Opportunities in 2021

  • Indonesian corporates should continue to compress, as should high-beta HY China property, while caution should be taken with highly leveraged, funding challenged names. As for IG, some opportunities remain in a few sectors, mainly in China.
  • As seen in the recent defaults in China’s onshore market, the country’s state-owned enterprises (SOEs) were not spared.
  • Despite ample liquidity in the banking system and bond markets, investors and banks have taken a cautious approach and become even more selective.
  • Therefore, potential government support for zombie SOEs in non-strategic sectors should not be taken for granted.

4) ESG Investing

Anubhuti Guptam, Head of Investments APAC, Rosenberg Equities

ESG investing – Trends and performance

  • We are seeing demand for ESG investing accelerate amid COVID-19, as investors, individuals and institutions alike, are looking for solutions that will deliver resilience that is necessary to navigate uncertain market conditions.
  • As efforts to combat climate change galvanise, investors are beginning to switch from simple commitments to tangible actions. Fresh attention has fallen on social issues such as public health, human capital management and societal inequalities.
  • Our analysis of both stock and bond markets in Q1 2020 show that companies that are ahead of their peers in terms of ESG ratings have proven more resilient in the coronavirus market crash than those with the lowest ratings.

Investment opportunities

  • A structural change is occurring. In the past, ESG investing was more about mitigating risk, but today it is also about seizing opportunities.
  • We believe investors can drive positive social outcomes and generate robust long-term returns through investments in different asset classes and active ownership and engagement.
  • We believe Green bonds, thematic equities, ESG integration, listed impact and dedicated carbon reduction investment strategies present attractive value propositions. We see the nascent COVID-19 bonds market as a potential new area for impactful debt issuance.
  • However, lack of standard definitions, wide range of investor preferences and the sheer breadth of the ESG space pose challenges to investors to separate the wheat from the chaff.

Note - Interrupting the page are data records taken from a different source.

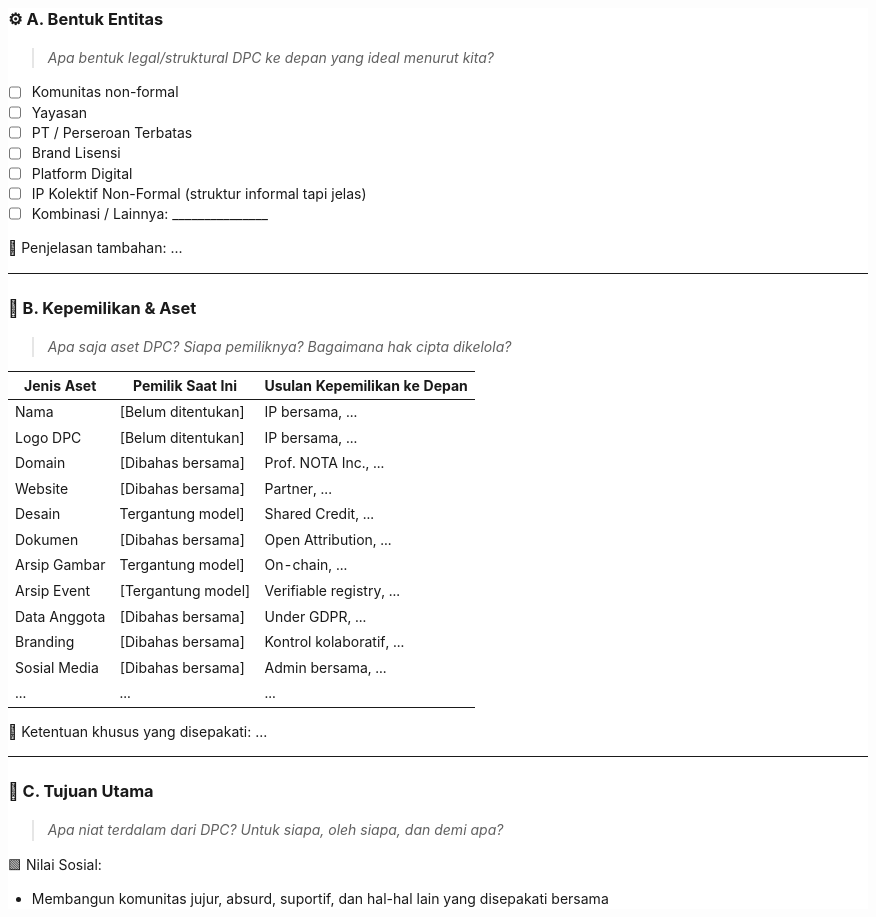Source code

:
### ⚙️ A. Bentuk Entitas  
> *Apa bentuk legal/struktural DPC ke depan yang ideal menurut kita?*

- [ ] Komunitas non-formal
- [ ] Yayasan
- [ ] PT / Perseroan Terbatas
- [ ] Brand Lisensi
- [ ] Platform Digital
- [ ] IP Kolektif Non-Formal (struktur informal tapi jelas)
- [ ] Kombinasi / Lainnya: _______________

📝 Penjelasan tambahan:
...

---

### 🧿 B. Kepemilikan & Aset  
> *Apa saja aset DPC? Siapa pemiliknya? Bagaimana hak cipta dikelola?*

| Jenis Aset   | Pemilik Saat Ini   | Usulan Kepemilikan ke Depan |
|--------------|--------------------|-----------------------------|
| Nama         | [Belum ditentukan] | IP bersama, ...             |
| Logo DPC     | [Belum ditentukan] | IP bersama, ...             |
| Domain       | [Dibahas bersama]  | Prof. NOTA Inc., ...        |
| Website      | [Dibahas bersama]  | Partner, ...                |
| Desain       | Tergantung model]  | Shared Credit, ...          |
| Dokumen      | [Dibahas bersama]  | Open Attribution, ...       |
| Arsip Gambar | Tergantung model]  | On-chain, ...               |
| Arsip Event  | [Tergantung model] | Verifiable registry, ...    |
| Data Anggota | [Dibahas bersama]  | Under GDPR, ...             |
| Branding     | [Dibahas bersama]  | Kontrol kolaboratif, ...    |
| Sosial Media | [Dibahas bersama]  | Admin bersama, ...          |
| ...          | ...                | ...                         |

📝 Ketentuan khusus yang disepakati:
...

---

### 🎯 C. Tujuan Utama
> *Apa niat terdalam dari DPC? Untuk siapa, oleh siapa, dan demi apa?*

🟩 Nilai Sosial:
- Membangun komunitas jujur, absurd, suportif, dan hal-hal lain yang disepakati bersama
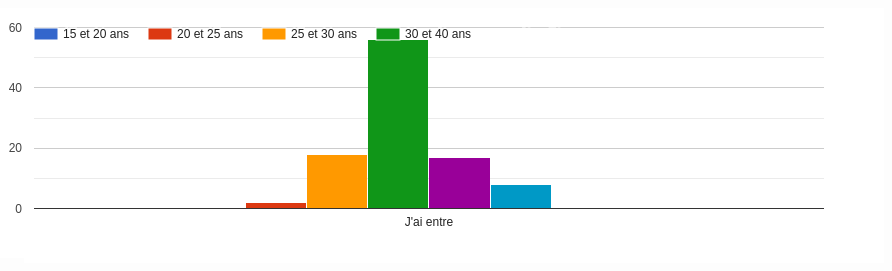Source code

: <svg width="840" height="250" style="overflow: hidden; margin-left: -40px;" aria-label="A chart."><defs id="_ABSTRACT_RENDERER_ID_1482"><clipPath id="_ABSTRACT_RENDERER_ID_1483"><rect x="50" y="13" width="790" height="188"></rect></clipPath><filter id="_ABSTRACT_RENDERER_ID_1543"><feGaussianBlur in="SourceAlpha" stdDeviation="2"></feGaussianBlur><feOffset dx="1" dy="1"></feOffset><feComponentTransfer><feFuncA type="linear" slope="0.1"></feFuncA></feComponentTransfer><feMerge><feMergeNode></feMergeNode><feMergeNode in="SourceGraphic"></feMergeNode></feMerge></filter></defs><rect x="0" y="0" width="840" height="250" stroke="none" stroke-width="0" fill="#ffffff"></rect><g><rect x="50" y="13" width="790" height="188" stroke="none" stroke-width="0" fill-opacity="0" fill="#ffffff"></rect><g clip-path="url(https://docs.google.com/forms/d/1C2qiDlpLbDz1Xk3w4oHMa99FKGVisP1-drA5Ep30Br0/edit#_ABSTRACT_RENDERER_ID_1483)"><g><rect x="50" y="200" width="790" height="1" stroke="none" stroke-width="0" fill="#cccccc"></rect><rect x="50" y="140" width="790" height="1" stroke="none" stroke-width="0" fill="#cccccc"></rect><rect x="50" y="79" width="790" height="1" stroke="none" stroke-width="0" fill="#cccccc"></rect><rect x="50" y="19" width="790" height="1" stroke="none" stroke-width="0" fill="#cccccc"></rect><rect x="50" y="170" width="790" height="1" stroke="none" stroke-width="0" fill="#ebebeb"></rect><rect x="50" y="110" width="790" height="1" stroke="none" stroke-width="0" fill="#ebebeb"></rect><rect x="50" y="49" width="790" height="1" stroke="none" stroke-width="0" fill="#ebebeb"></rect><rect x="50" y="-11" width="790" height="1" stroke="none" stroke-width="0" fill="#ebebeb"></rect></g><g><rect x="201" y="200" width="60" height="0.5" stroke="none" stroke-width="0" fill="#3366cc"></rect><rect x="262" y="195" width="60" height="5" stroke="none" stroke-width="0" fill="#dc3912"></rect><rect x="323" y="147" width="60" height="53" stroke="none" stroke-width="0" fill="#ff9900"></rect><rect x="384" y="32" width="60" height="168" stroke="none" stroke-width="0" fill="#109618"></rect><rect x="445" y="150" width="61" height="50" stroke="none" stroke-width="0" fill="#990099"></rect><rect x="507" y="177" width="60" height="23" stroke="none" stroke-width="0" fill="#0099c6"></rect><rect x="568" y="200" width="60" height="0.5" stroke="none" stroke-width="0" fill="#dd4477"></rect><rect x="629" y="200" width="60" height="0.5" stroke="none" stroke-width="0" fill="#66aa00"></rect></g><g><rect x="50" y="200" width="790" height="1" stroke="none" stroke-width="0" fill="#333333"></rect></g></g><g></g><g><g><text text-anchor="middle" x="445" y="218.2" font-family="Arial" font-size="12" stroke="none" stroke-width="0" fill="#222222">J'ai entre</text></g><g><text text-anchor="end" x="38" y="204.7" font-family="Arial" font-size="12" stroke="none" stroke-width="0" fill="#444444">0</text></g><g><text text-anchor="end" x="38" y="144.3774" font-family="Arial" font-size="12" stroke="none" stroke-width="0" fill="#444444">20</text></g><g><text text-anchor="end" x="38" y="84.0548" font-family="Arial" font-size="12" stroke="none" stroke-width="0" fill="#444444">40</text></g><g><text text-anchor="end" x="38" y="23.7323" font-family="Arial" font-size="12" stroke="none" stroke-width="0" fill="#444444">60</text></g></g><g><rect x="50" y="20" width="790" height="12" stroke="none" stroke-width="0" fill-opacity="0" fill="#ffffff"></rect><g><rect x="50" y="20" width="95" height="12" stroke="none" stroke-width="0" fill-opacity="0" fill="#ffffff"></rect><g><g><text text-anchor="start" x="79" y="30.2" font-family="Arial" font-size="12" stroke="#ffffff" stroke-width="3" fill="#222222" aria-hidden="true">15 et 20 ans</text><text text-anchor="start" x="79" y="30.2" font-family="Arial" font-size="12" stroke="none" stroke-width="0" fill="#222222">15 et 20 ans</text></g></g><rect x="50" y="20" width="24" height="12" stroke="#ffffff" stroke-width="1" fill="#3366cc"></rect></g><g><rect x="164" y="20" width="95" height="12" stroke="none" stroke-width="0" fill-opacity="0" fill="#ffffff"></rect><g><g><text text-anchor="start" x="193" y="30.2" font-family="Arial" font-size="12" stroke="#ffffff" stroke-width="3" fill="#222222" aria-hidden="true">20 et 25 ans</text><text text-anchor="start" x="193" y="30.2" font-family="Arial" font-size="12" stroke="none" stroke-width="0" fill="#222222">20 et 25 ans</text></g></g><rect x="164" y="20" width="24" height="12" stroke="#ffffff" stroke-width="1" fill="#dc3912"></rect></g><g><rect x="278" y="20" width="95" height="12" stroke="none" stroke-width="0" fill-opacity="0" fill="#ffffff"></rect><g><g><text text-anchor="start" x="307" y="30.2" font-family="Arial" font-size="12" stroke="#ffffff" stroke-width="3" fill="#222222" aria-hidden="true">25 et 30 ans</text><text text-anchor="start" x="307" y="30.2" font-family="Arial" font-size="12" stroke="none" stroke-width="0" fill="#222222">25 et 30 ans</text></g></g><rect x="278" y="20" width="24" height="12" stroke="#ffffff" stroke-width="1" fill="#ff9900"></rect></g><g><rect x="392" y="20" width="95" height="12" stroke="none" stroke-width="0" fill-opacity="0" fill="#ffffff"></rect><g><g><text text-anchor="start" x="421" y="30.2" font-family="Arial" font-size="12" stroke="#ffffff" stroke-width="3" fill="#222222" aria-hidden="true">30 et 40 ans</text><text text-anchor="start" x="421" y="30.2" font-family="Arial" font-size="12" stroke="none" stroke-width="0" fill="#222222">30 et 40 ans</text></g></g><rect x="392" y="20" width="24" height="12" stroke="#ffffff" stroke-width="1" fill="#109618"></rect></g><g><rect x="506" y="20" width="95" height="12" stroke="none" stroke-width="0" fill-opacity="0" fill="#ffffff"></rect><g><g><text text-anchor="start" x="535" y="30.2" font-family="Arial" font-size="12" stroke="#ffffff" stroke-width="3" fill="#222222" aria-hidden="true">40 et 50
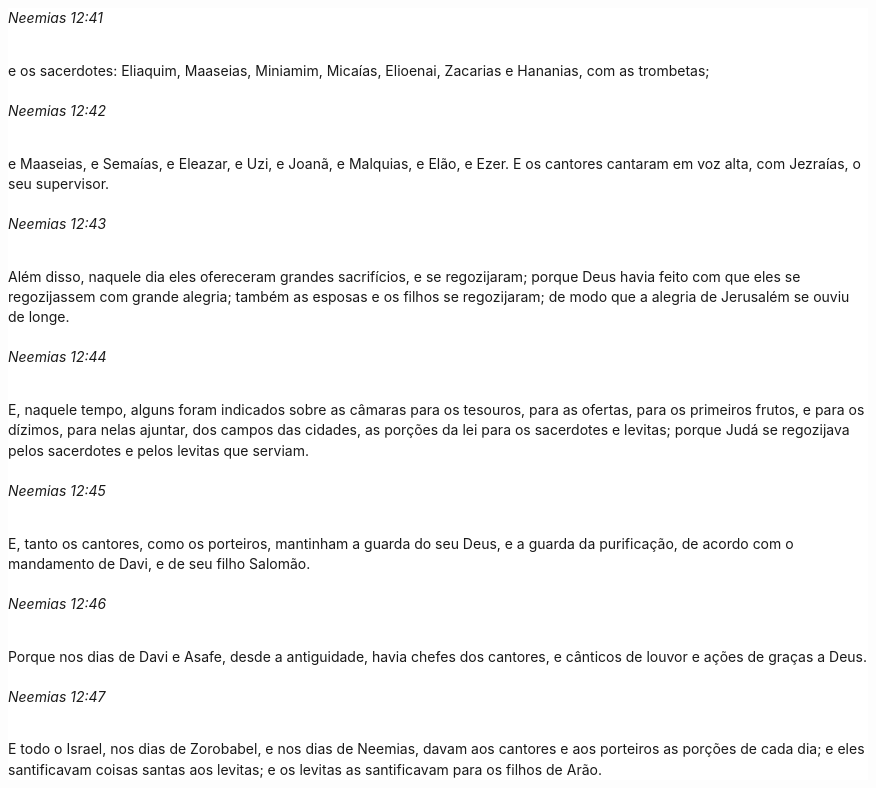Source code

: ###### Neemias 12:41

e os sacerdotes: Eliaquim, Maaseias, Miniamim, Micaías, Elioenai, Zacarias e Hananias, com as trombetas;

###### Neemias 12:42

e Maaseias, e Semaías, e Eleazar, e Uzi, e Joanã, e Malquias, e Elão, e Ezer. E os cantores cantaram em voz alta, com Jezraías, o seu supervisor.

###### Neemias 12:43

Além disso, naquele dia eles ofereceram grandes sacrifícios, e se regozijaram; porque Deus havia feito com que eles se regozijassem com grande alegria; também as esposas e os filhos se regozijaram; de modo que a alegria de Jerusalém se ouviu de longe.

###### Neemias 12:44

E, naquele tempo, alguns foram indicados sobre as câmaras para os tesouros, para as ofertas, para os primeiros frutos, e para os dízimos, para nelas ajuntar, dos campos das cidades, as porções da lei para os sacerdotes e levitas; porque Judá se regozijava pelos sacerdotes e pelos levitas que serviam.

###### Neemias 12:45

E, tanto os cantores, como os porteiros, mantinham a guarda do seu Deus, e a guarda da purificação, de acordo com o mandamento de Davi, e de seu filho Salomão.

###### Neemias 12:46

Porque nos dias de Davi e Asafe, desde a antiguidade, havia chefes dos cantores, e cânticos de louvor e ações de graças a Deus.

###### Neemias 12:47

E todo o Israel, nos dias de Zorobabel, e nos dias de Neemias, davam aos cantores e aos porteiros as porções de cada dia; e eles santificavam coisas santas aos levitas; e os levitas as santificavam para os filhos de Arão.

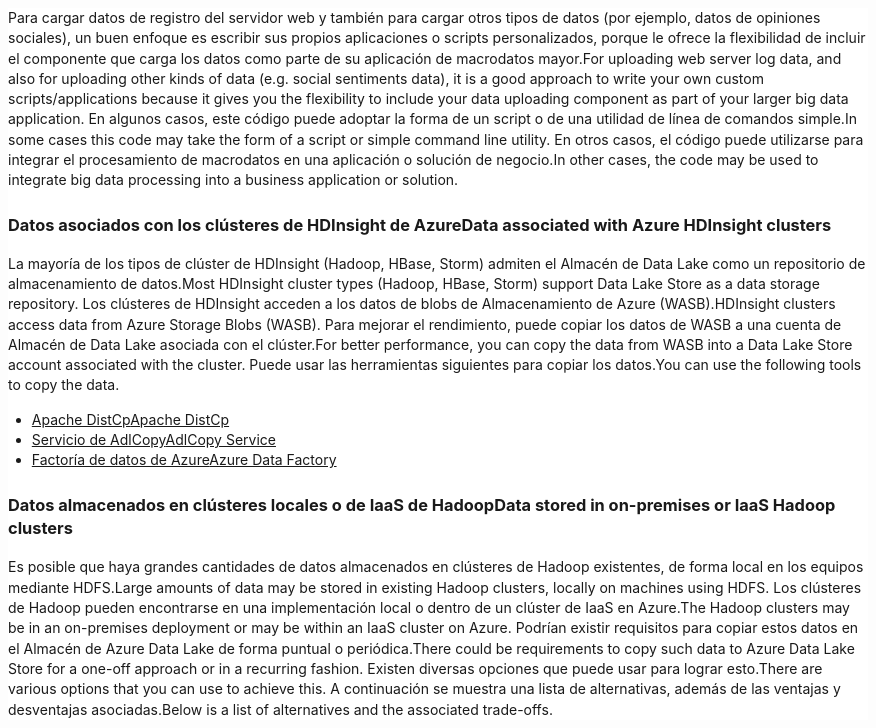 <span data-ttu-id="9ffcf-147">Para cargar datos de registro del servidor web y también para cargar otros tipos de datos (por ejemplo, datos de opiniones sociales), un buen enfoque es escribir sus propios aplicaciones o scripts personalizados, porque le ofrece la flexibilidad de incluir el componente que carga los datos como parte de su aplicación de macrodatos mayor.</span><span class="sxs-lookup"><span data-stu-id="9ffcf-147">For uploading web server log data, and also for uploading other kinds of data (e.g. social sentiments data), it is a good approach to write your own custom scripts/applications because it gives you the flexibility to include your data uploading component as part of your larger big data application.</span></span> <span data-ttu-id="9ffcf-148">En algunos casos, este código puede adoptar la forma de un script o de una utilidad de línea de comandos simple.</span><span class="sxs-lookup"><span data-stu-id="9ffcf-148">In some cases this code may take the form of a script or simple command line utility.</span></span> <span data-ttu-id="9ffcf-149">En otros casos, el código puede utilizarse para integrar el procesamiento de macrodatos en una aplicación o solución de negocio.</span><span class="sxs-lookup"><span data-stu-id="9ffcf-149">In other cases, the code may be used to integrate big data processing into a business application or solution.</span></span>

### <a name="data-associated-with-azure-hdinsight-clusters"></a><span data-ttu-id="9ffcf-150">Datos asociados con los clústeres de HDInsight de Azure</span><span class="sxs-lookup"><span data-stu-id="9ffcf-150">Data associated with Azure HDInsight clusters</span></span>
<span data-ttu-id="9ffcf-151">La mayoría de los tipos de clúster de HDInsight (Hadoop, HBase, Storm) admiten el Almacén de Data Lake como un repositorio de almacenamiento de datos.</span><span class="sxs-lookup"><span data-stu-id="9ffcf-151">Most HDInsight cluster types (Hadoop, HBase, Storm) support Data Lake Store as a data storage repository.</span></span> <span data-ttu-id="9ffcf-152">Los clústeres de HDInsight acceden a los datos de blobs de Almacenamiento de Azure (WASB).</span><span class="sxs-lookup"><span data-stu-id="9ffcf-152">HDInsight clusters access data from Azure Storage Blobs (WASB).</span></span> <span data-ttu-id="9ffcf-153">Para mejorar el rendimiento, puede copiar los datos de WASB a una cuenta de Almacén de Data Lake asociada con el clúster.</span><span class="sxs-lookup"><span data-stu-id="9ffcf-153">For better performance, you can copy the data from WASB into a Data Lake Store account associated with the cluster.</span></span> <span data-ttu-id="9ffcf-154">Puede usar las herramientas siguientes para copiar los datos.</span><span class="sxs-lookup"><span data-stu-id="9ffcf-154">You can use the following tools to copy the data.</span></span>

* [<span data-ttu-id="9ffcf-155">Apache DistCp</span><span class="sxs-lookup"><span data-stu-id="9ffcf-155">Apache DistCp</span></span>](data-lake-store-copy-data-wasb-distcp.md)
* [<span data-ttu-id="9ffcf-156">Servicio de AdlCopy</span><span class="sxs-lookup"><span data-stu-id="9ffcf-156">AdlCopy Service</span></span>](data-lake-store-copy-data-azure-storage-blob.md)
* [<span data-ttu-id="9ffcf-157">Factoría de datos de Azure</span><span class="sxs-lookup"><span data-stu-id="9ffcf-157">Azure Data Factory</span></span>](../data-factory/data-factory-azure-datalake-connector.md)

### <a name="data-stored-in-on-premises-or-iaas-hadoop-clusters"></a><span data-ttu-id="9ffcf-158">Datos almacenados en clústeres locales o de IaaS de Hadoop</span><span class="sxs-lookup"><span data-stu-id="9ffcf-158">Data stored in on-premises or IaaS Hadoop clusters</span></span>
<span data-ttu-id="9ffcf-159">Es posible que haya grandes cantidades de datos almacenados en clústeres de Hadoop existentes, de forma local en los equipos mediante HDFS.</span><span class="sxs-lookup"><span data-stu-id="9ffcf-159">Large amounts of data may be stored in existing Hadoop clusters, locally on machines using HDFS.</span></span> <span data-ttu-id="9ffcf-160">Los clústeres de Hadoop pueden encontrarse en una implementación local o dentro de un clúster de IaaS en Azure.</span><span class="sxs-lookup"><span data-stu-id="9ffcf-160">The Hadoop clusters may be in an on-premises deployment or may be within an IaaS cluster on Azure.</span></span> <span data-ttu-id="9ffcf-161">Podrían existir requisitos para copiar estos datos en el Almacén de Azure Data Lake de forma puntual o periódica.</span><span class="sxs-lookup"><span data-stu-id="9ffcf-161">There could be requirements to copy such data to Azure Data Lake Store for a one-off approach or in a recurring fashion.</span></span> <span data-ttu-id="9ffcf-162">Existen diversas opciones que puede usar para lograr esto.</span><span class="sxs-lookup"><span data-stu-id="9ffcf-162">There are various options that you can use to achieve this.</span></span> <span data-ttu-id="9ffcf-163">A continuación se muestra una lista de alternativas, además de las ventajas y desventajas asociadas.</span><span class="sxs-lookup"><span data-stu-id="9ffcf-163">Below is a list of alternatives and the associated trade-offs.</span></span>
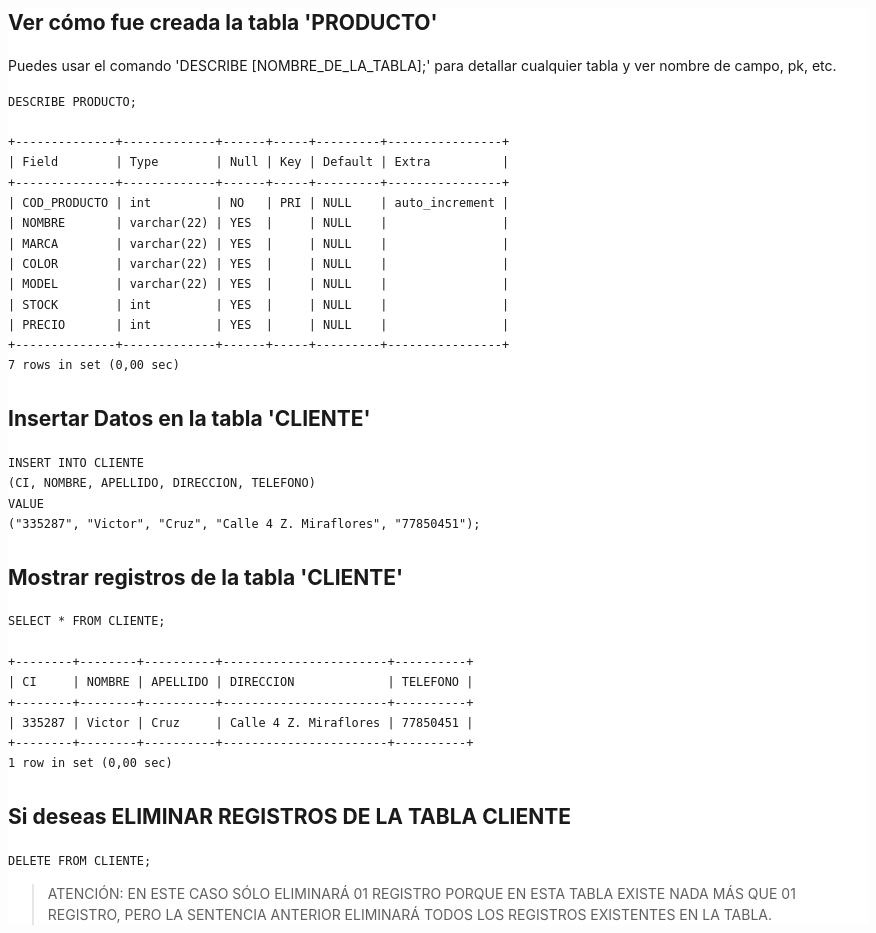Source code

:## Ver cómo fue creada la tabla 'PRODUCTO'

Puedes usar el comando 'DESCRIBE [NOMBRE_DE_LA_TABLA];'
para detallar cualquier tabla y ver nombre de campo, pk, etc.

    DESCRIBE PRODUCTO;

    +--------------+-------------+------+-----+---------+----------------+
    | Field        | Type        | Null | Key | Default | Extra          |
    +--------------+-------------+------+-----+---------+----------------+
    | COD_PRODUCTO | int         | NO   | PRI | NULL    | auto_increment |
    | NOMBRE       | varchar(22) | YES  |     | NULL    |                |
    | MARCA        | varchar(22) | YES  |     | NULL    |                |
    | COLOR        | varchar(22) | YES  |     | NULL    |                |
    | MODEL        | varchar(22) | YES  |     | NULL    |                |
    | STOCK        | int         | YES  |     | NULL    |                |
    | PRECIO       | int         | YES  |     | NULL    |                |
    +--------------+-------------+------+-----+---------+----------------+
    7 rows in set (0,00 sec)

## Insertar Datos en la tabla 'CLIENTE'

    INSERT INTO CLIENTE
    (CI, NOMBRE, APELLIDO, DIRECCION, TELEFONO)
    VALUE
    ("335287", "Victor", "Cruz", "Calle 4 Z. Miraflores", "77850451");

## Mostrar registros de la tabla 'CLIENTE'

    SELECT * FROM CLIENTE;

    +--------+--------+----------+-----------------------+----------+
    | CI     | NOMBRE | APELLIDO | DIRECCION             | TELEFONO |
    +--------+--------+----------+-----------------------+----------+
    | 335287 | Victor | Cruz     | Calle 4 Z. Miraflores | 77850451 |
    +--------+--------+----------+-----------------------+----------+
    1 row in set (0,00 sec)

## Si deseas ELIMINAR REGISTROS DE LA TABLA CLIENTE

    DELETE FROM CLIENTE;

>ATENCIÓN: EN ESTE CASO SÓLO ELIMINARÁ 01 REGISTRO PORQUE
>EN ESTA TABLA EXISTE NADA MÁS QUE 01 REGISTRO, PERO LA SENTENCIA ANTERIOR
>ELIMINARÁ TODOS LOS REGISTROS EXISTENTES EN LA TABLA.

“Genuine” ESG investments – What to look out for:

  • A clear articulation of the ESG strategy and philosophy and how it translates into company policy and investment strategy;
  • Resources invested in ESG – dedicated ESG analysts and experts, data, training, individual and collective engagement, participation in organisations like UN PRI, CDP, etc.
  • Measurement and reporting of relevant ESG KPIs for the strategy
  • As an example, for COVID-19 bonds, AXA IM has developed an investment framework that expects transparency from issuers around how proceeds will be used to support their response to the pandemic. We also call for a commitment to outcome and impact measurement.